▸ **DESCRIPTION OF THE TASK**:
In the entries that follow, how many lines include "rect"? Give the number and nothing else.

PROVIDED RECORDS START

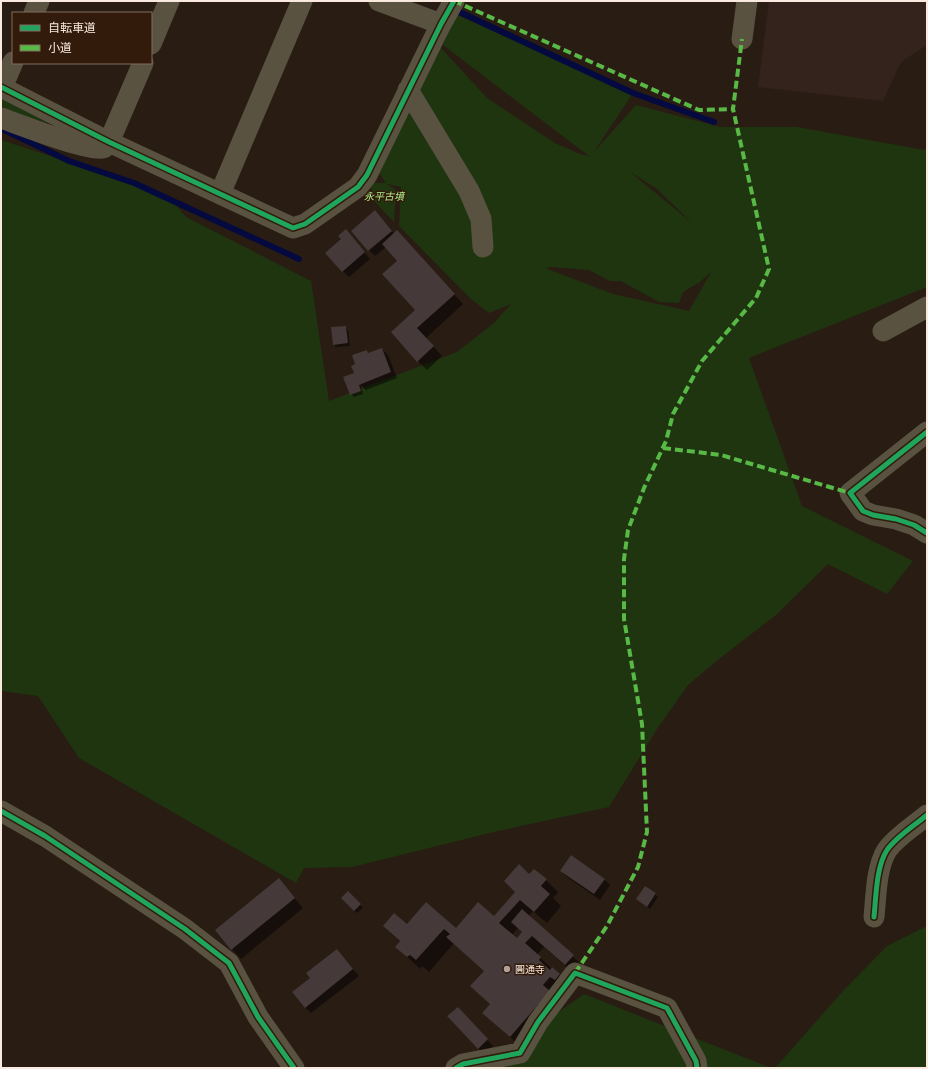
<svg xmlns="http://www.w3.org/2000/svg" width="928" height="1069" font-family="'Crimson Pro','Noto Sans JP',serif">
<rect width="100%" height="100%" fill="#291c13"/>
<path fill="#34221d" d="M769 1H927V45L901 62 883 101 758 87Z"/>
<path fill="#1f3510" fill-rule="evenodd" d="M455 14 633 93 593 153 636 105 720 127H797L924 150 927 147V287L749 358 802 506 913 561 887 594 828 564 776 615 719 659 688 685 657 729 609 807 498 831 352 867 304 868 296 883 79 758 38 696 1 691V140L134 183 171 199 186 217 311 281 329 401 457 352 494 323 511 304 489 313 471 299 399 226 401 187 387 184 396 190 394 222 373 200 370 183H386L379 173 441 48 487 98 555 143 580 154 589 156 443 45ZM629 171 657 189 692 223ZM551 267 589 270 610 281H621L659 302 679 303 683 292 700 282 711 272 689 311 613 294 545 268Z
M1 98 60 127 1 109Z
M927 926V1068H775L844 990 887 946Z
M584 994 771 1068H480Z"/>
<path fill="#0007" fill-rule="evenodd" d="M381 218 394 234 406 241 463 304 426 338 442 356 427 370 418 361 416 310 398 261 386 247 375 256 369 250Z
M352 237 370 259 349 277 343 271Z
M345 327 348 330 350 346 336 347 334 345Z
M382 349 388 355 397 378 366 390 360 384 363 394 354 397 351 394 356 365 367 351 370 354Z
M561 871 604 879 610 885 600 900 567 877Z
M529 875 546 880 558 892 553 898 561 906 547 923 533 911 529 916 585 968 578 977 544 947 537 955 572 987 522 1048 483 1012 490 1004 485 971 454 943 429 972 422 966 420 969 397 947 400 942 384 926H407L456 929 495 917ZM518 928 523 933 517 940 512 935Z
M279 880 303 908 241 959 232 949Z
M348 893 363 908 357 913 342 898Z
M655 894 658 897 650 909 638 899Z
M337 950 359 976 311 1013 305 1007 311 978Z
M464 1014 493 1046 484 1054 478 1048Z"/>
<g fill="none" stroke-linecap="round" stroke-linejoin="round">
<path stroke="#040a3f" stroke-width="6" d="M453 9 633 93 714 122
M2 129 69 161 134 183 299 259"/>
</g>
<path fill="#453939" d="M375 210 392 231 368 251 351 231Z
M346 229 365 252 342 272 325 253 341 239 338 236Z
M397 230 455 294 417 328 434 346 417 362 391 332 415 310 382 274 397 261 382 244Z
M346 326 348 343 333 345 331 327Z
M382 348 391 372 359 385 361 391 350 395 343 377 354 373 351 366 355 364 352 355 367 350 368 353Z
M571 855 605 879 594 894 560 871Z
M519 864 529 874 534 869 547 879 541 886 550 894 534 912 520 900 499 923 517 938 522 932 511 922 522 909 574 955 565 965 532 936 525 943 541 957 539 960 550 970 552 967 560 974 555 980 550 977 543 985 550 991 510 1037 482 1013 490 1004 470 986 484 971 446 937 450 934 444 929 416 960 410 955 407 957 395 947 400 941 383 926 394 913 407 924 426 902 456 928 478 902 494 916 515 892 504 881Z
M279 878 295 898 231 950 215 930Z
M645 886 656 893 647 907 636 899Z
M348 891 361 904 354 911 341 898Z
M337 949 353 969 305 1008 292 992 310 978 306 973Z
M458 1007 488 1039 478 1049 447 1016Z"/>
<g fill="none" stroke-linecap="round" stroke-linejoin="round">
<path stroke="#595241" stroke-width="21" d="M379 1 441 24
M34 13 39 1
M742 39 747 1
M151 44 169 1
M1 87 109 142 293 228 305 224 358 187 367 175 441 24 454 1
M2 88 13 62
M408 90 469 191 481 219 483 247
M1 118C18 124 89 152 103 148 106 147 107 145 109 142L143 63
M220 194 302 1
M883 331 927 307
M927 432 850 493 863 511 873 515 896 519 914 525 927 533
M1 811 45 836 185 929 229 963 258 1017 294 1068
M874 917C876 898 876 867 887 850 897 836 914 826 927 815
M456 1068 463 1064 520 1053 538 1022 575 973 667 1008 696 1061 697 1068"/>
<path stroke="#58b947" stroke-width="4" stroke-dasharray="8 4" stroke-linecap="butt" d="M454 1 699 110 733 109
M663 448 721 455 850 493
M575 973 607 926 638 867 647 832 642 724 624 619V559L628 530 644 488 666 441 673 414 702 361 756 298 769 269 733 109 742 39"/>
<defs>
<path id="cycleway" d="M1 87 109 142 293 228 305 224 358 187 367 175 441 24 454 1
M927 432 850 493 863 511 873 515 896 519 914 525 927 533
M1 811 45 836 185 929 229 963 258 1017 294 1068
M874 917C876 898 876 867 887 850 897 836 914 826 927 815
M456 1068 463 1064 520 1053 538 1022 575 973 667 1008 696 1061 697 1068"/>
</defs>
<use href="#cycleway" stroke="#321b0a" stroke-width="8"/>
<use href="#cycleway" stroke="#20a55d" stroke-width="5"/>
</g>
<circle fill="#b1a198" stroke="#321b0a" stroke-width="1.5" cx="507" cy="969" r="4"/>
<g text-anchor="middle" dominant-baseline="central" stroke-width="3" stroke-linejoin="round" paint-order="stroke">
<g font-size="10" font-style="italic" fill="#adef91" stroke="#321b0a">
<text x="384" y="196">永平古墳</text>
</g>
<g font-size="10" fill="#fae9df" stroke="#321b0a" text-anchor="start">
<text x="515" y="969">圓通寺</text>
</g>
</g>
<rect width="928" height="1069" fill="none" stroke="#fae9df" stroke-width="4"/>
<rect x="12" y="12" width="140" height="52" fill="#321b0a" stroke="#826d5f"/>
<rect x="20" y="25" width="20" height="6" fill="#20a55d" stroke="#826d5f"/>
<text x="48" y="32" font-size="12" fill="#fae9df">自転車道</text>
<rect x="20" y="45" width="20" height="6" fill="#58b947" stroke="#826d5f"/>
<text x="48" y="52" font-size="12" fill="#fae9df">小道</text>
</svg>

PROVIDED RECORDS END

▸ **RESPONSE TO THE TASK**:
5